By 1915, Germany’s currency situation was defined by the escalating financial pressures of World War I, marking a decisive break from the pre-war gold standard. At the outbreak of war in 1914, the government suspended the convertibility of the Reichsmark into gold, freeing itself from the discipline of metallic reserves. To finance the colossal cost of the conflict, the Reichsbank began a policy of monetizing state debt, essentially printing money to purchase government war bonds. This direct financing method was intended as a temporary measure but established a dangerous precedent of funding the war through monetary expansion rather than taxation or long-term public borrowing.
Consequently, the money supply began to increase significantly, while the production of civilian goods plummeted as the economy was redirected toward war matériel. This growing imbalance between the amount of money in circulation and the availability of consumer goods created the first strong underlying pressures for inflation. While severe hyperinflation was still years away, the foundational mechanics were already in motion. Prices were rising, but the full effect was partially masked by wage and price controls imposed by the state, alongside rationing of essential commodities like food and fuel.

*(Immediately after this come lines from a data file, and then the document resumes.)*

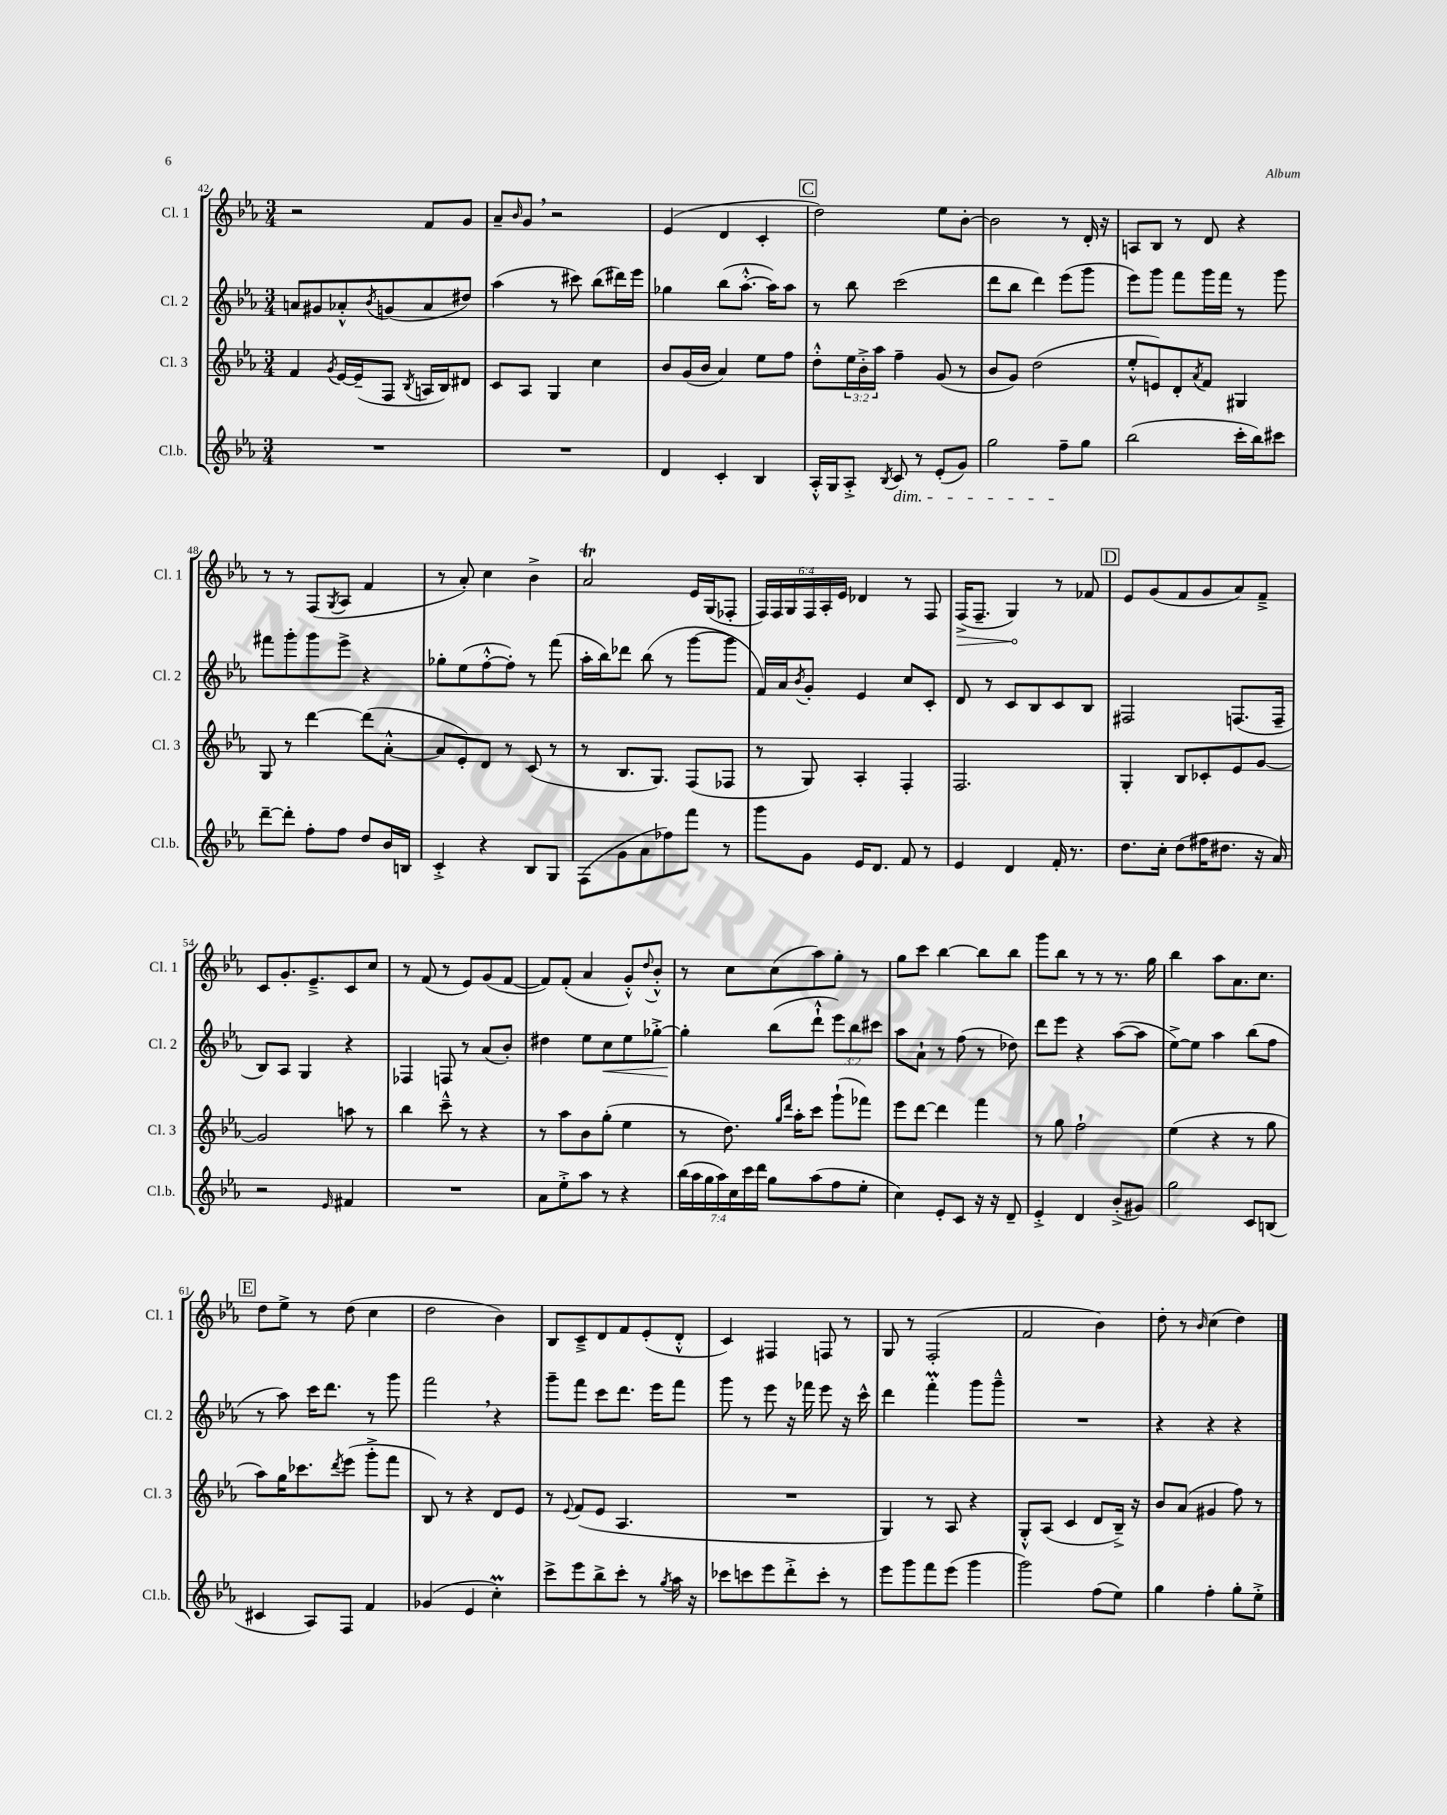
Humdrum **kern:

**kern	**kern	**kern	**kern
*staff4	*staff3	*staff2	*staff1
*clefG2	*clefG2	*clefG2	*clefG2
*k[b-e-a-]	*k[b-e-a-]	*k[b-e-a-]	*k[b-e-a-]
*M3/4	*M3/4	*M3/4	*M3/4
2.r	4f/	8a/L	2r
.	.	8g#/	.
.	8qg/	.	.
.	[16e-/LL	8a-'^^/	.
.	(16e-~/]J	.	.
.	.	8qb-/	.
.	8F/J	(8g/	.
.	8qB-/	.	.
.	16A/LL	8a-/	8f/L
.	16B-/J)	.	.
.	8d#/J	8dd#/J)	8g/J
=	=	=	=
2.r	8c/L	(4aa-\	8a-~/L
.	.	.	16qqb-/
.	8A-/J	.	8g/J
.	4G/	8r	2r
.	.	8ccc#\)	.
.	4cc\	(8bb-\L	.
.	.	16ddd#\L)	.
.	.	16eee-\JJ	.
=	=	=	=
4d/	8b-/L	4gg-\	(4e-/
.	(16g/L	.	.
.	16b-/JJ	.	.
4c'/	4a-/)	(8bb-\L	4d/
.	.	[8.aa-'^^\J	.
4B-/	8ee-\L	.	4c'/
.	.	16aa-\]LK)	.
.	8ff\J	8aa-\J	.
=	=	=	=
16A-'^^/LL	8dd'^^\L	8r	2dd\)
16G/J	.	.	.
8A-'^/J	24ee-\L	8bb-\	.
.	24b-'^\	.	.
.	24aa-\JJ	.	.
8qB-/	.	.	.
8c/	4ff~\	(2ccc\	.
8r	.	.	.
(8e-'/L	(8g/	.	8ee-\L
8g/J)	8r	.	[8b-'\J
=	=	=	=
2gg\	8b-/L	8ddd\L	2b-\]
.	8g/J)	8bb-\J	.
.	(2dd\	4ddd\)	.
8ff~\L	.	(8eee-\L	8r
8gg\J	.	8ggg\J	16d'/
.	.	.	16r
=	=	=	=
(2bb-\	8ee-'^^/L	8eee-\L)	8A/L
.	8e/)	8ggg\J	8B-/J
.	8d'/	8fff\L	8r
.	8qa-/	.	.
.	8f/J	16ggg\L	8d/
.	.	16fff\JJ	.
16ccc'\LL	4G#/	8r	4r
16bb-\J)	.	.	.
8ccc#\J	.	8ggg\	.
=	=	=	=
[8ddd~\L	8G/	8fff#\L	8r
8ddd'\]J	8r	8ggg'\	8r
8ff'\L	[4ddd\	8ggg\	(8F/L
.	.	.	8qG/
8ff\J	.	8eee-^\J	8A-/J
8dd/L	(8ddd\]L	4r	4f/
16b-/L	[8a-'^^\J	.	.
16B/JJ	.	.	.
=	=	=	=
4c'^/	8a-/]L	8gg-'\L	8r
.	8e-'/)	(8ee-\	8a-'/)
4r	8d/J	[8ff'^^\	4cc\
.	8r	8ff'\]J)	.
8B-/L	(8c/	8r	4b-^\
8G/J	8r	(8fff\	.
=	=	=	=
(8F\L	8r	16aa-'\LL	2a-/
.	.	16bb-\J)	.
8g\	8.B-/L	8ddd-\J	.
8a-\	.	(8bb-\	.
.	8.G/J)	.	.
8ff-\)	.	8r	.
8fff\J	(8F/L	[8ggg\L	16e-/LL
.	.	.	(16G/J
8r	8F-/J	8ggg\]J	8F-'/J
=	=	=	=
8ggg\L	8r	16f/LL)	24F/LL)
.	.	.	24F/
.	.	16a-/J	.
.	.	.	24G/
.	.	8qb-/	.
8g\J	8G/)	8g'/J	24F/
.	.	.	24A-'/
.	.	.	24e-/JJ
16e-/LK	4A-'/	4e-/	4d-/
8.d/J	.	.	.
8f/	4F'/	8cc/L	8r
8r	.	8c'/J	8F/
=	=	=	=
4e-/	2.F/	8d/	(16F^/LK
.	.	.	8.F~/J
.	.	8r	.
4d/	.	8c/L	4G/)
.	.	8B-/	.
16f'/	.	8c/	8r
8.r	.	.	.
.	.	8B-/J	8f-/
=	=	=	=
8.dd\L	4G'/	2F#/	8e-/L
.	.	.	(8g/
16cc'\Jk	.	.	.
(8dd\L	8B-/L	.	8f/
16ff#\K	8c-'/	.	8g/
8.dd#\J	.	.	.
.	8e-/	(8.F/L	8a-/)
16r	[8g/J	.	8f~^/J
16a-/)	.	16F~/Jk	.
=	=	=	=
2r	2g/]	8B-/L)	8c/L
.	.	8A-/J	8.g'/
.	.	4G/	.
.	.	.	8.e-~^/
16qqe-/	.	.	.
4f#/	8aa\	4r	8c/
.	8r	.	8cc/J
=	=	=	=
2.r	4bb-\	4F-/	8r
.	.	.	(8f/
.	8ccc~^^\	8F/	8r
.	8r	8r	8e-/L)
.	4r	(8a-/L	(8g/
.	.	8b-'/J)	[8f/J
=	=	=	=
8a-\L	8r	4dd#\	8f/]L)
8ee-'^\	8aa-\L	.	(8f'/J
8aa-\J	8b-\	8ee-\L	4a-/
8r	(8gg'\J	8cc\	.
4r	4ee-\	8ee-\	8g'^^/L)
.	.	.	8qqdd/
.	.	[8gg-'^\J	8b-'^^/J
=	=	=	=
(28bb-\LL	8r	4gg-'\]	8r
28aa-\	.	.	.
28gg\	.	.	.
28aa-\)	.	.	.
.	8.dd\)	.	8cc\L
28cc\	.	.	.
28ccc\	.	.	.
28ddd\JJ	.	.	.
8gg\L	.	(8bb-\L	(8cc\
.	16qqgg/LL	.	.
.	16qqddd/JJ	.	.
.	16aa-'\LK	.	.
(8aa-\	8ccc\J	8ddd`^^\J	8aa-\)
8ff\	(8ggg`\L	12eee-\L)	8gg'\J
.	.	12bb-\	.
8ee-'\J	8fff-\J)	.	8r
.	.	12ccc#\J	.
=	=	=	=
4cc\)	8eee-\L	8aa-\L	8gg\L
.	[8ddd\J	8a-`\J	8ccc\J
8e-'/L	4ddd\]	8r	[4bb-\
8c/J	.	(8ff\	.
16r	4fff\	8r	8bb-\]L
16r	.	.	.
8d~/	.	8dd-\)	8bb-\J
=	=	=	=
4e-'^/	8r	8ddd\L	8ggg\L
.	8gg\	8eee-\J	8bb-\J
4d/	2ff`\	4r	8r
.	.	.	8r
(8b-'^/L	.	([8aa-\L	8.r
8g#/J)	.	8aa-\]J	.
.	.	.	16gg\
=	=	=	=
2gg\	(4ee-\	[8ee-^\L)	4bb-\
.	.	8ee-\]J	.
.	4r	4aa-\	8aa-\L
.	.	.	8.a-\
8c/L	8r	(8bb-\L	.
.	.	.	8.cc\J
(8B/J	8gg\	8ff\J	.
=	=	=	=
4c#/	8aa-\L)	8r	8dd\L
.	16gg\K	8aa-\)	8ee-^\J
.	8.ccc-\	.	.
8A-/L)	.	16ccc\LK	8r
.	.	8.ddd\J	.
.	8qddd/	.	.
8F/J	(8eee-\J	.	(8dd\
4f/	8ggg'^\L	8r	4cc\
.	8fff\J	8ggg\	.
=	=	=	=
(4g-/	8B-/)	2fff\	2dd\
.	8r	.	.
4e-/	4r	.	.
4cc'\)	8d/L	4r	4b-\)
.	8e-/J	.	.
=	=	=	=
8ccc^\L	8r	8ggg~\L	8B-/L
.	8qqe-/	.	.
8eee-\	(8f/L	8fff\J	8c~^/
8bb-^\	8e-/J	8ccc\L	8d/
8ccc'\J	4.A-/	8.ddd\J	8f/
8r	.	.	(8e-'/
.	.	16eee-\LK	.
8qgg/	.	.	.
16aa-\	.	8fff\J	8d'^^/J
16r	.	.	.
=	=	=	=
8ccc-\L	2.r	8ggg\	4c/)
8ccc\	.	8r	.
8eee-\	.	8eee-\	4F#/
8ddd'^\	.	16r	.
.	.	16fff-\	.
8ccc'\J	.	8eee-\	8F/
8r	.	16r	8r
.	.	16ccc^^\	.
=	=	=	=
8eee-\L	4G/)	4ddd\	8G/
8ggg\	.	.	8r
8fff\	8r	4fff'\	(2F'/
(8eee-\J	8A-/	.	.
4ggg\	4r	8ggg\L	.
.	.	8ggg~^^\J	.
=	=	=	=
2ggg\)	8G'^^/L	2.r	2f/
.	(8A-/J	.	.
.	4c/	.	.
(8ff\L	8d/L	.	4b-\)
8ee-\J)	16B-~^/Jk)	.	.
.	16r	.	.
=	=	=	=
4gg\	8b-/L	4r	8dd'\
.	(8a-/J	.	8r
.	.	.	16qqb-/
4ff'\	4g#/	4r	(4cc\
8gg'\L	8ff\)	4r	4dd\)
8ee-'^\J	8r	.	.
==	==	==	==
*-	*-	*-	*-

Public confidence in the stability of the Reichsmark remained relatively intact in 1915, sustained by patriotic fervor and the widespread belief in a short, victorious war. However, the financial foundations were eroding. The government and central bank prioritized immediate military needs over currency stability, setting Germany on a path where the value of money became increasingly dependent on the war's outcome. The currency situation of 1915 was thus one of controlled but deliberate devaluation, a hidden economic sacrifice that would only fully unravel in the war’s aftermath and the crises of the early Weimar Republic.